Poetry Friday: Happy Birthday, First Lady of the World


“We must cherish and honor the word free or it will cease to apply to us.”

Eleanor Roosevelt was born on this day in 1884 and the United Nations has declared October 11 International Day of the Girl. No date could be more appropriate. After an unhappy childhood, Eleanor Roosevelt became a passionate, dedicated advocate for human rights around the world.

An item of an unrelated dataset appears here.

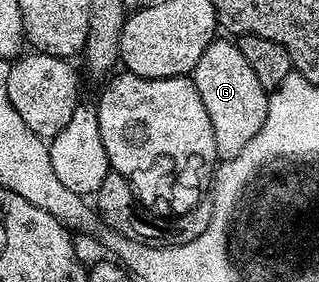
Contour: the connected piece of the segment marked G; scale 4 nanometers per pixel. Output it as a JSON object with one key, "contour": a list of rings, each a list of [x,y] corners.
{"contour":[[[225,36],[214,37],[207,52],[199,56],[199,64],[195,64],[191,77],[203,100],[203,108],[207,108],[207,116],[211,116],[211,132],[215,132],[217,157],[221,162],[226,162],[239,156],[255,132],[263,128],[269,94],[263,84],[259,84],[259,79],[255,77],[251,64],[247,64],[243,52],[239,52],[236,41],[221,37]]]}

public domain image from http://www.whitehouse.gov

J. Patrick Lewis honored Roosevelt and her spirit in this poem, from his 2005 collection, Vherses: A Celebration of Outstanding Women (Creative Editions).

You Learn by Living

for Eleanor Roosevelt

Who showed the world the world itself

Was awkward, shy and plain.

A high-born leader in a long,

Low decade full of pain.

A lady first, the great first lady

Looked fear in the face,

And said, There is no room for fear

When courage take its place

Read the entire poem here.

Many books have been written about Eleanor and her remarkable life. Russell Freedman’s Eleanor Roosevelt: A Life of Discovery is featured today at Anita Silvey’s Children’s Book-a-Day AlmanacEleanor, Quiet No More: The Life of Eleanor Roosevelt (Disney/Hyperion Books, 2009) is Doreen Rappaport’s picture book biography for younger readers. A list of more titles about Eleanor is available at Through the Looking Glass.

Roosevelt once said “It is better to light candles than curse the darkness.” Eleanor Roosevelt’s inspiring life story is certain to spark the imagination of readers everywhere.

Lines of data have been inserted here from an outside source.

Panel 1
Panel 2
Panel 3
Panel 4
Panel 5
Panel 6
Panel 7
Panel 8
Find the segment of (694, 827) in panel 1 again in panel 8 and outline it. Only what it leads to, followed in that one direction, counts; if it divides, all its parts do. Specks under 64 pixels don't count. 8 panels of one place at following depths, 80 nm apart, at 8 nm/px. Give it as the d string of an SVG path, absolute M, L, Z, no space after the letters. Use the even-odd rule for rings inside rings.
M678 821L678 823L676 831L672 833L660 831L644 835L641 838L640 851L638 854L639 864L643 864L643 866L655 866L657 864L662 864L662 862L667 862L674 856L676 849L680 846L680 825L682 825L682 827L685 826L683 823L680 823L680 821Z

Don’t forget to visit Laurie Purdie Salas at Writing the World for Kids for the weekly round up. Happy Friday, everyone!

6 thoughts on “Poetry Friday: Happy Birthday, First Lady of the World

  1. One of my heroes…reading about her life never fails to inspire me. No too long ago, I visited Valkill, in Hyde Park, N.Y. and saw yet another side to this remarkable woman. Thanks for sharing the resources list, too.


  2. I love reading about Eleanor R., Catherine, & seeing those PBS documentaries about her too. I don’t know this poem, so thanks for them. In fact the whole book of vherses must be wonderful!